晏期久盯着那两个字,浑身的血液像是在瞬间被抽空了。

未融。

指尖的纸张被攥得发皱,墨迹晕开的痕迹在眼前不断放大,最终和五年前那个滂沱的雨夜,死死叠在了一起。

他记得那天的雨有多大。

豆大的雨点砸在宫道的青石板上,溅起的泥水糊满了他的衣袍,冰冷的雨水顺着额角往下淌,混着眼泪,涩得他睁不开眼。母妃自缢的白绫还在云舒宫的房梁上晃着,他甚至没来得及再看母妃最后一眼,就被两个面无表情的太监死死架住胳膊,硬生生从殿内拖了出去。

他挣扎着,哭喊著,一遍遍地喊著“母妃”,喊著“父皇”。

可回应他的,只有越来越大的雨声,和云舒宫那扇沉重的朱红殿门,在雨幕中缓缓合上的闷响。

那声响像一道闸,轰然落下,关死了他所有的荣宠,所有的期盼,所有关于“皇子”的身份认同。

再后来,他就被扔进了冷宫。

没有人告诉他为什么。

没有人说他犯了什么错,也没有人说他的母妃,那个曾经被父皇捧在掌心里的云贵妃,到底犯了什么十恶不赦的罪。

只是从那天起,整个皇宫都变了副模样。

曾经围着他讨好奉承的太监宫女,一夜之间散得干干净净。曾经毕恭毕敬喊他“四殿下”的人,再开口时,嘴里吐出来的,是“冷宫弃子”,是“丧门星”。

五年里,他不是没有猜过。

他猜过是母妃失了圣心,连累了他。猜过是后宫争斗,他成了被殃及的池鱼。甚至猜过是父皇忌惮云家的兵权,拿他这个外甥做了筏子。

他想过无数种可能,唯独没想过这一种。

——他不是皇上的亲生儿子。

那五年里所有的冷遇,所有的欺辱,所有的视而不见,就都有了最合理的解释。

为什么他被扔进的是冷宫,而不是皇子们居住的阿哥所。为什么他的份例被层层克扣,连顿热饭都吃不上,父皇却从未过问。

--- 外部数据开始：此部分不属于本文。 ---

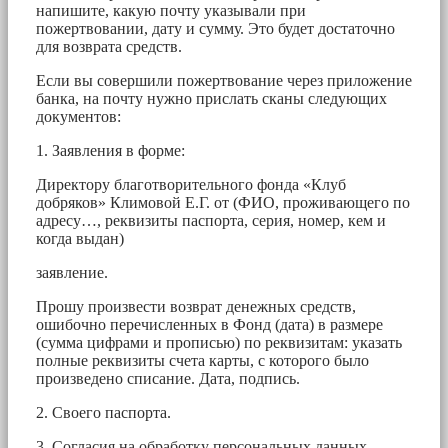
напишите, какую почту указывали при
пожертвовании, дату и сумму. Это будет достаточно
для возврата средств.
Если вы совершили пожертвование через приложение
банка, на почту нужно прислать сканы следующих
документов:
1. Заявления в форме:
Директору благотворительного фонда «Клуб
добряков» Климовой Е.Г. от (ФИО, проживающего по
адресу…, реквизиты паспорта, серия, номер, кем и
когда выдан)
заявление.
Прошу произвести возврат денежных средств,
ошибочно перечисленных в Фонд (дата) в размере
(сумма цифрами и прописью) по реквизитам: указать
полные реквизиты счета карты, с которого было
произведено списание. Дата, подпись.
2. Своего паспорта.
3. Согласия на обработку персональных данных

因为他是云贵妃与人私通生下的孽种,是皇家的污点,是本该被掐死在襁褓里的存在。

不。

晏期久猛地闭上眼睛,牙齿甚至咬破了嘴唇,直到尝到了那铁锈般的味道控制住自己的情绪。

再睁眼时,又恢复了一贯的平淡冷清。

母妃不会做那种事。

绝对不会。

母妃有多爱父皇,那是满后宫皆知的事情。

每次父皇要来云舒宫,她都会提前半天就开始准备,亲手做父皇爱吃的点心,一遍遍调试熏香的浓淡,连父皇爱喝的雨前龙井要用多烫的山泉水冲泡,她都记得分毫不差。

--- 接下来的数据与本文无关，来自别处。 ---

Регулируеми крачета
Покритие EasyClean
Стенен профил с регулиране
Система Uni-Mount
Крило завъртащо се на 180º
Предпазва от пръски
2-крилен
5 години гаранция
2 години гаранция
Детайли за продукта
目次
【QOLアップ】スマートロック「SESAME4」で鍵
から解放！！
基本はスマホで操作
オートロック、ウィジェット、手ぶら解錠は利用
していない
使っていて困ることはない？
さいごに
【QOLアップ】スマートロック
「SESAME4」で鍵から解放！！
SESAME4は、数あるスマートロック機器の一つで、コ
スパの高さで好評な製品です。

父皇晚来半个时辰,她就会坐在窗边,安安静静地等上半个时辰,眼底的光从来不会暗下去。

那样一个把满心满眼都放在父皇身上的母妃,怎么可能与人私通,怎么可能做出背叛父皇的事?

可父皇若无证据,必不会如此决绝。若,真的是母妃?

“怎么了?”

一声软糯的女声,轻轻撞碎了满室的死寂。

米玥儿不知什么时候已经挪到了他的手边,正仰著小脑袋看他。琥珀色的猫眼里,没有好奇,没有探究,只有满满的担忧。

她伸出粉嫩的肉垫,轻轻拍了拍他攥著册子的手,那动作轻得像一片羽毛,却精准地落在了他紧绷到极致的神经上,像在安抚一只受了伤的幼兽。

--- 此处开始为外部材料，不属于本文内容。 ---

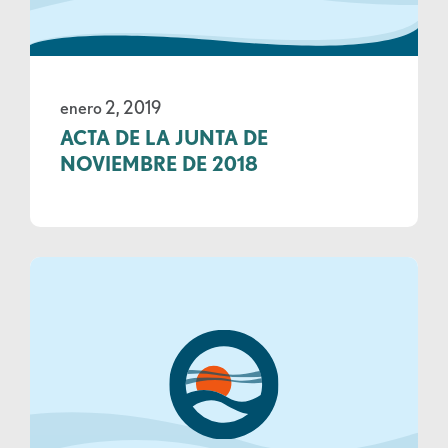
enero 2, 2019
ACTA DE LA JUNTA DE
NOVIEMBRE DE 2018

晏期久感受到猫儿手掌特有的温度,才发现自己的手已然一片冰凉。

他深吸一口气,想对着米玥儿说些什么,可喉咙里却一直哽著,让他一个字都吐不出来。

他活了十六年,人前永远是沉静冷冽的模样,哪怕是在冷宫最狼狈的时候,也从未在任何人面前露过半分脆弱。

只有对着满月,这只陪了他三年的猫,没有人类特有的算计的温暖,才会有着一丝松懈。

他低下头,把脸埋进她柔软蓬松的绒毛里。

温热的呼吸拂过她的脊背,声音闷闷的,哑得几乎听不清,带着一丝颤抖,是只敢在她面前展露的的脆弱:

“满月我可能,不是父皇的孩子。”

米玥儿的动作猛地顿住了。

啥?

怎么看了会这册子,就突然冒出这么一句?

不是皇帝的孩子?开什么玩笑!

她家小孩身上那股精纯的龙气,是骗不了人的!那是只有天家血脉才会有的东西,而且他身上的龙气如今浓郁纯粹,怎么可能不是亲生的?

晏期久用指尖轻轻抚着她后背的绒毛,像是在自言自语,又像是在对着唯一能信任的人,把那本该埋在心里不能说的话,一点点掏出来:

“舅舅在册子上留了话,五年前,父皇拿我的血,和他做了滴血验亲。结果是未融。”

“我终于知道,为什么五年了,他从来没看过我一眼。为什么他纵容那些人欺辱我,为什么我连个皇子的名分,都像是偷来的。”